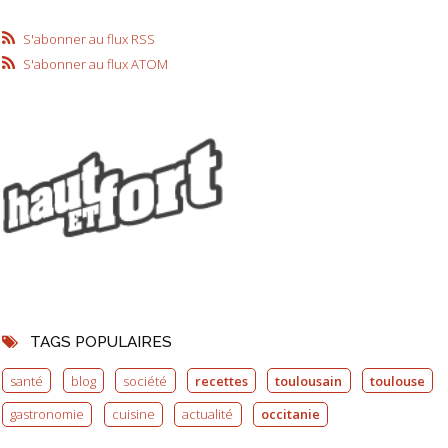
S'abonner au flux RSS
S'abonner au flux ATOM
TAGS POPULAIRES
santé
blog
société
recettes
toulousain
toulouse
gastronomie
cuisine
actualité
occitanie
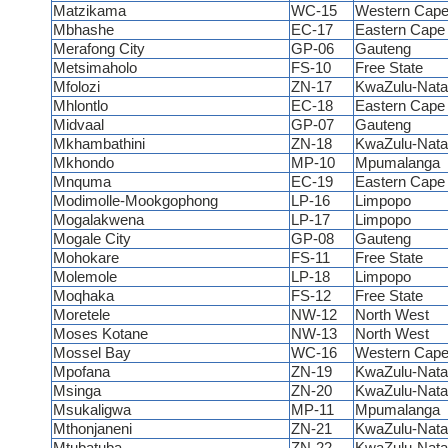
Matzikama
WC-15
Western Cap
Mbhashe
EC-17
Eastern Cap
Merafong City
GP-06
Gauteng
Metsimaholo
FS-10
Free State
Mfolozi
ZN-17
KwaZulu-Nata
Mhlontlo
EC-18
Eastern Cap
Midvaal
GP-07
Gauteng
Mkhambathini
ZN-18
KwaZulu-Nata
Mkhondo
MP-10
Mpumalanga
Mnquma
EC-19
Eastern Cap
Modimolle-Mookgophong
LP-16
Limpopo
Mogalakwena
LP-17
Limpopo
Mogale City
GP-08
Gauteng
Mohokare
FS-11
Free State
Molemole
LP-18
Limpopo
Moqhaka
FS-12
Free State
Moretele
NW-12
North West
Moses Kotane
NW-13
North West
Mossel Bay
WC-16
Western Cap
Mpofana
ZN-19
KwaZulu-Nata
Msinga
ZN-20
KwaZulu-Nata
Msukaligwa
MP-11
Mpumalanga
Mthonjaneni
ZN-21
KwaZulu-Nata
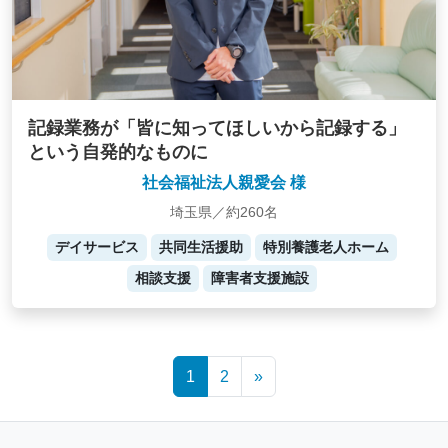
記録業務が「皆に知ってほしいから記録する」
という自発的なものに
社会福祉法人親愛会 様
埼玉県／約260名
デイサービス
共同生活援助
特別養護老人ホーム
相談支援
障害者支援施設
Posts
1
2
»
navigation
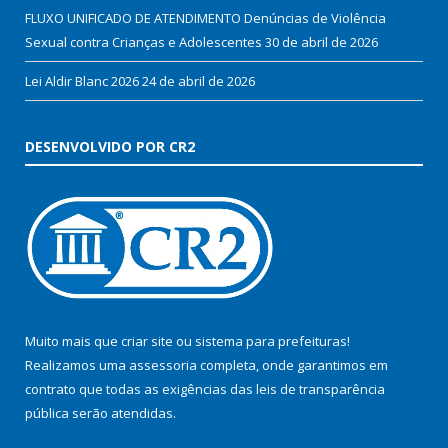
FLUXO UNIFICADO DE ATENDIMENTO Denúncias de Violência
Sexual contra Crianças e Adolescentes
30 de abril de 2026
Lei Aldir Blanc 2026
24 de abril de 2026
DESENVOLVIDO POR CR2
Muito mais que
criar site
ou
sistema para prefeituras
!
Realizamos uma
assessoria
completa, onde garantimos em
contrato que todas as exigências das
leis de transparência
pública
serão atendidas.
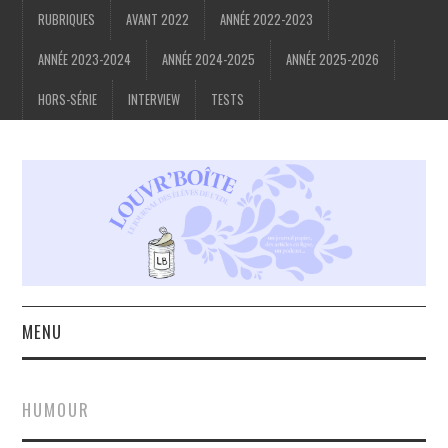
RUBRIQUES
AVANT 2022
ANNÉE 2022-2023
ANNÉE 2023-2024
ANNÉE 2024-2025
ANNÉE 2025-2026
HORS-SÉRIE
INTERVIEW
TESTS
MENU
ACCUEIL
HUMOUR
À PROPOS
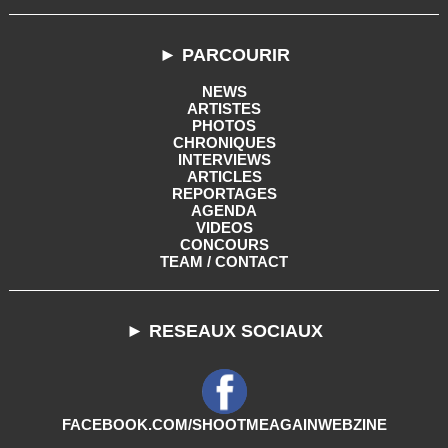
► PARCOURIR
NEWS
ARTISTES
PHOTOS
CHRONIQUES
INTERVIEWS
ARTICLES
REPORTAGES
AGENDA
VIDEOS
CONCOURS
TEAM / CONTACT
► RESEAUX SOCIAUX
FACEBOOK.COM/SHOOTMEAGAINWEBZINE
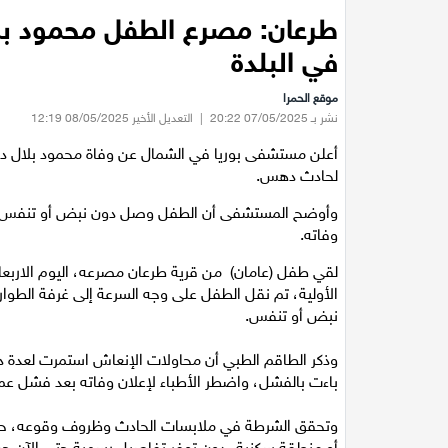
طرعان: مصرع الطفل محمود بل
في البلدة
موقع الحمرا
نشر بـ 07/05/2025 20:22
|
التعديل الأخير 08/05/2025 12:19
أعلن مستشفى بوريا في الشمال عن وفاة محمود بلال دحل
لحادث دهس.
وأوضح المستشفى أن الطفل وصل دون نبض أو تنفس، ور
وفاته.
لقي طفل (عامان) من قرية طرعان مصرعه، اليوم الاربع
الأولية، تم نقل الطفل على وجه السرعة إلى غرفة الطوار
نبض أو تنفس.
وذكر الطاقم الطبي أن محاولات الإنعاش استمرت لعدة دق
باءت بالفشل، واضطر الأطباء لإعلان وفاته بعد فشل عمل
وتحقق الشرطة في ملابسات الحادث وظروف وقوعه، حيث
أو منطقة سكنية، دون توفر تفاصيل رسمية حتى الآن حول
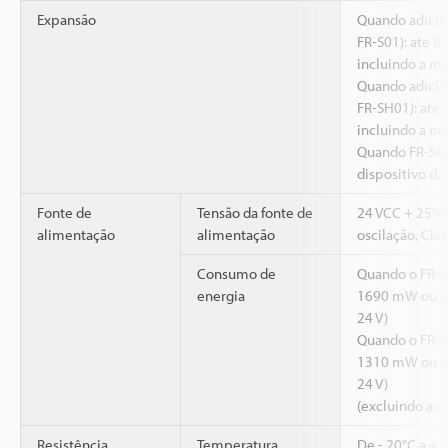
Expansão
Quando adicio
FR-S01): até 8
incluindo a m
Quando adicio
FR-SH01): até 
incluindo a m
Quando FR-SA2
dispositivo da
Fonte de
Tensão da fonte de
24 VCC + 25%
alimentação
alimentação
oscilação, Cla
Consumo de
Quando o FR-S
energia
1690 mW ou m
24 V)
Quando o FR-S
1310 mW ou m
24 V)
(excluindo a c
Resistência
Temperatura
De - 20°C a + 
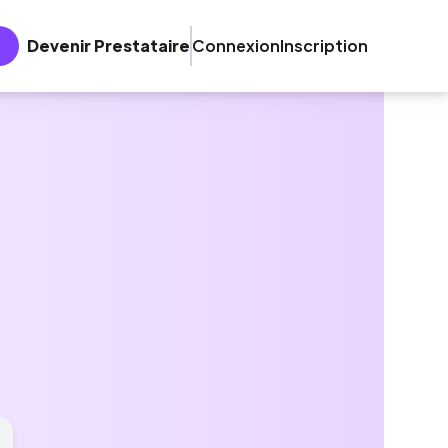
Devenir Prestataire
Connexion
Inscription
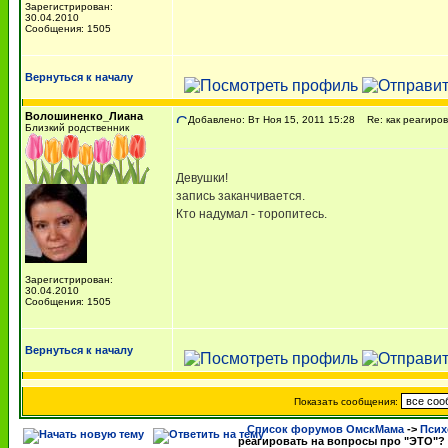
Зарегистрирован:
30.04.2010
Сообщения: 1505
Вернуться к началу
Волошиненко_Лиана
Добавлено: Вт Ноя 15, 2011 15:28
Re: как реагиров
Близкий родственник
Девушки!
запись заканчивается.
Кто надумал - торопитесь.
Зарегистрирован:
30.04.2010
Сообщения: 1505
Вернуться к началу
Показать сообщения:
Список форумов ОмскМама
->
Псих
реагировать на вопросы про "ЭТО"?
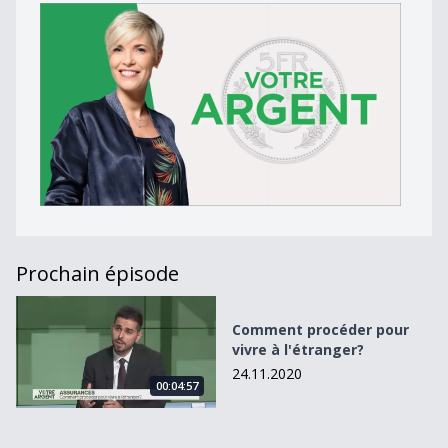
Prochain épisode
Comment procéder pour vivre à l&#039;étranger?
Comment procéder pour
vivre à l'étranger?
24.11.2020
00:04:57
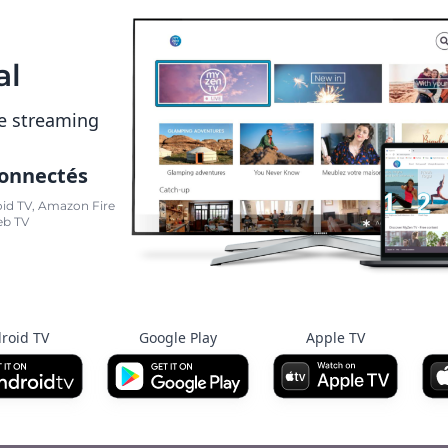
al
e streaming
connectés
oid TV, Amazon Fire
eb TV
roid TV
Google Play
Apple TV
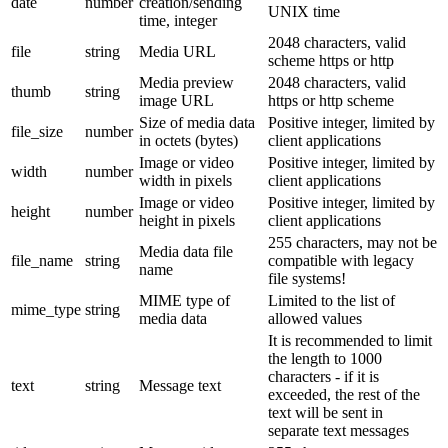
date
number
creation/sending
UNIX time
time, integer
2048 characters, valid
file
string
Media URL
scheme https or http
Media preview
2048 characters, valid
thumb
string
image URL
https or http scheme
Size of media data
Positive integer, limited by
file_size
number
in octets (bytes)
client applications
Image or video
Positive integer, limited by
width
number
width in pixels
client applications
Image or video
Positive integer, limited by
height
number
height in pixels
client applications
255 characters, may not be
Media data file
file_name
string
compatible with legacy
name
file systems!
MIME type of
Limited to the list of
mime_type
string
media data
allowed values
It is recommended to limit
the length to 1000
characters - if it is
text
string
Message text
exceeded, the rest of the
text will be sent in
separate text messages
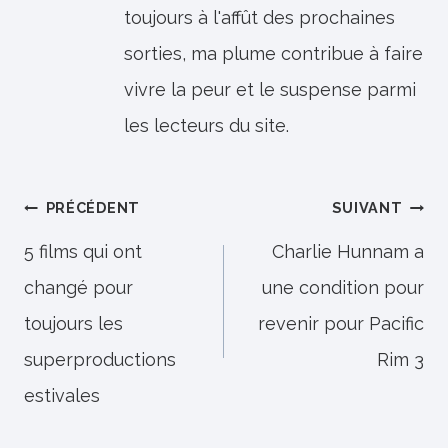
toujours à l'affût des prochaines
sorties, ma plume contribue à faire
vivre la peur et le suspense parmi
les lecteurs du site.
Navigation
PRÉCÉDENT
SUIVANT
de
5 films qui ont
Charlie Hunnam a
changé pour
une condition pour
l’article
toujours les
revenir pour Pacific
superproductions
Rim 3
estivales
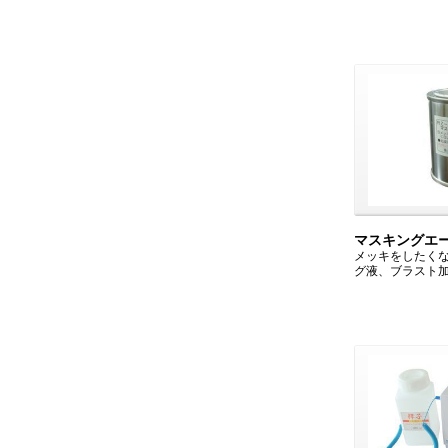
マスキングエース
メッキをしたく
グ液、ブラスト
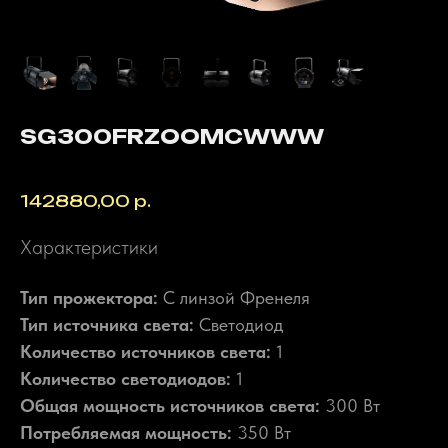
SG300FRZOOMCWWW
Артикул:
142880,00
р.
Характеристики
Тип прожектора:
С линзой Френеля
Тип источника света:
Светодиод
Количество источников света:
1
Количество светодиодов:
1
Общая мощность источников света:
300 Вт
Потребляемая мощность:
350 Вт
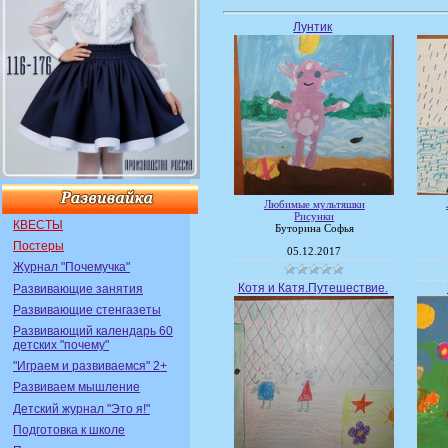
Лунтик
Любимые мультяшки
Рисунки
КВЕСТЫ
Буторина Софья
Постеры
05.12.2017
Журнал "Почемучка"
Котя и Катя.Путешествие.
Развивающие занятия
Развивающие стенгазеты
Развивающий календарь 60
детских "почему"
"Играем и развиваемся" 2+
Развиваем мышление
Детский журнал "Это я!"
Подготовка к школе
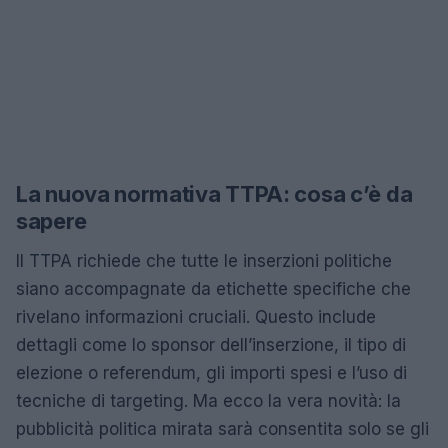
La nuova normativa TTPA: cosa c’è da
sapere
Il TTPA richiede che tutte le inserzioni politiche
siano accompagnate da etichette specifiche che
rivelano informazioni cruciali. Questo include
dettagli come lo sponsor dell’inserzione, il tipo di
elezione o referendum, gli importi spesi e l’uso di
tecniche di targeting. Ma ecco la vera novità: la
pubblicità politica mirata sarà consentita solo se gli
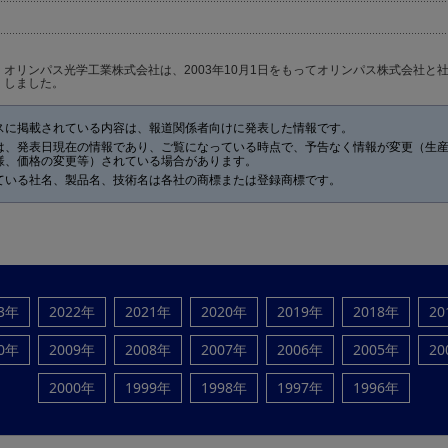
オリンパス光学工業株式会社は、2003年10月1日をもってオリンパス株式会社と
しました。
スに掲載されている内容は、報道関係者向けに発表した情報です。
は、発表日現在の情報であり、ご覧になっている時点で、予告なく情報が変更（生
様、価格の変更等）されている場合があります。
ている社名、製品名、技術名は各社の商標または登録商標です。
23年
2022年
2021年
2020年
2019年
2018年
20
10年
2009年
2008年
2007年
2006年
2005年
20
2000年
1999年
1998年
1997年
1996年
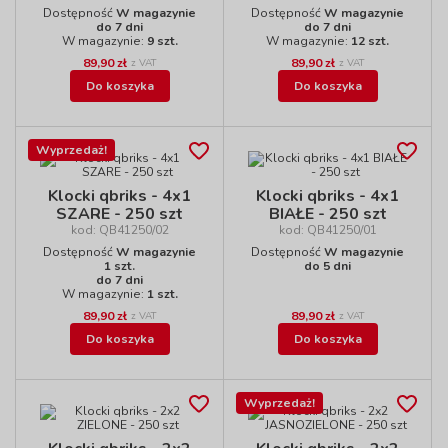
Dostępność
W magazynie
Dostępność
W magazynie
do 7 dni
do 7 dni
W magazynie:
9 szt.
W magazynie:
12 szt.
89,90 zł
89,90 zł
z VAT
z VAT
Do koszyka
Do koszyka
Wyprzedaż!
Klocki qbriks - 4x1
Klocki qbriks - 4x1
SZARE - 250 szt
BIAŁE - 250 szt
kod: QB41250/02
kod: QB41250/01
Dostępność
W magazynie
Dostępność
W magazynie
1 szt.
do 5 dni
do 7 dni
W magazynie:
1 szt.
89,90 zł
89,90 zł
z VAT
z VAT
Do koszyka
Do koszyka
Wyprzedaż!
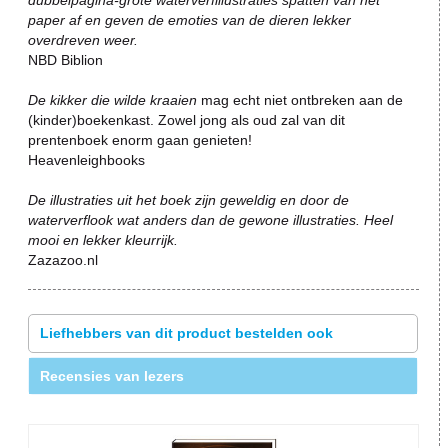
dubbelpagina-grote waterverfillustraties spatten van het
paper af en geven de emoties van de dieren lekker
overdreven weer.
NBD Biblion
De kikker die wilde kraaien
mag echt niet ontbreken aan de
(kinder)boekenkast. Zowel jong als oud zal van dit
prentenboek enorm gaan genieten!
Heavenleighbooks
De illustraties uit het boek zijn geweldig en door de
waterverflook wat anders dan de gewone illustraties. Heel
mooi en lekker kleurrijk.
Zazazoo.nl
Liefhebbers van dit product bestelden ook
Recensies van lezers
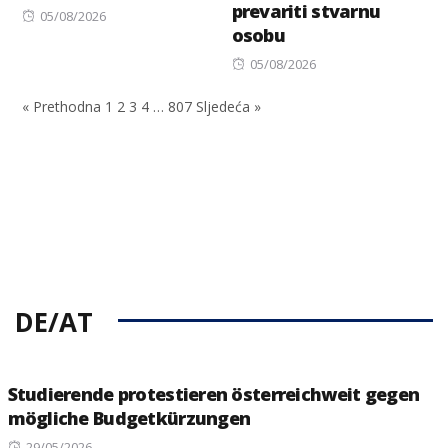
prevariti stvarnu
Posted
05/08/2026
osobu
on
Posted
05/08/2026
on
« Prethodna
1
2
3
4
…
807
Sljedeća »
DE/AT
Studierende protestieren österreichweit gegen
mögliche Budgetkürzungen
Posted
29/05/2026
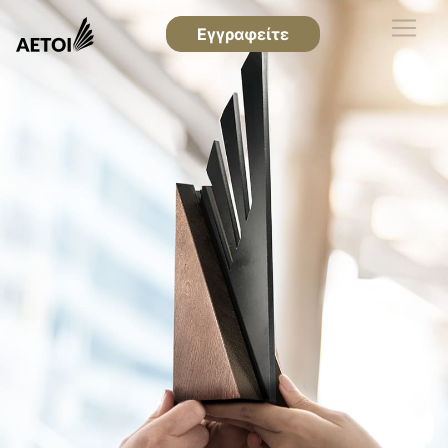
Εγγραφείτε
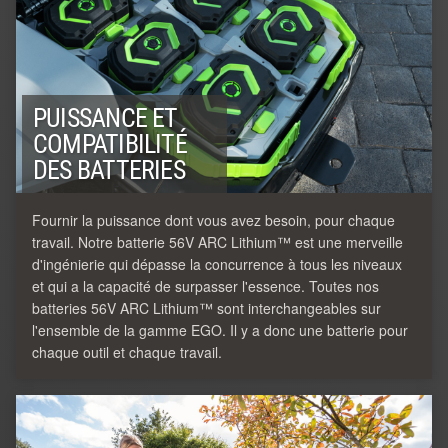
PUISSANCE ET
COMPATIBILITÉ
DES BATTERIES
Fournir la puissance dont vous avez besoin, pour chaque
travail. Notre batterie 56V ARC Lithium™ est une merveille
d'ingénierie qui dépasse la concurrence à tous les niveaux
et qui a la capacité de surpasser l'essence. Toutes nos
batteries 56V ARC Lithium™ sont interchangeables sur
l'ensemble de la gamme EGO. Il y a donc une batterie pour
chaque outil et chaque travail.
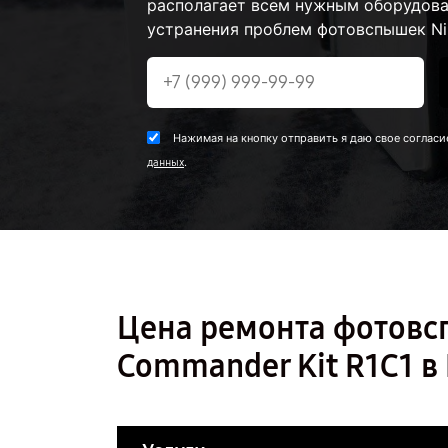
располагает всем нужным оборудова
устранения проблем фотовспышек Ni
Нажимая на кнопку отправить я даю свое согласи
.
данных
Цена ремонта фотовс
Commander Kit R1C1 в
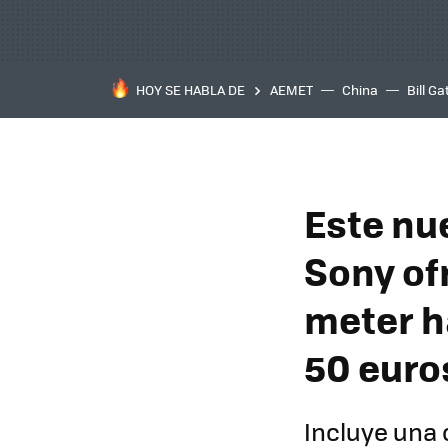
HOY SE HABLA DE
AEMET
China
Bill Ga
Este nu
Sony of
meter h
50 euro
Incluye una 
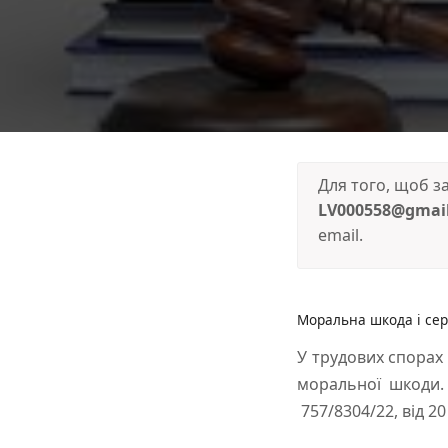
Для того, щоб 
LV000558@gmai
email.
Моральна шкода і сер
У трудових спорах 
моральної шкоди. 
757/8304/22, від 20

========================

■ Work instruction: Rewrite as a numbered list the lines from the one containing "Для того, щоб" through the end of the records, both ends included, omitting blank lines.

■ Worked solution:
1. Для того, щоб 
2. LV000558@gmai
3. email.
4. Моральна шкода і сер
5. У трудових спорах 
6. моральної шкоди. 
7. 757/8304/22, від 20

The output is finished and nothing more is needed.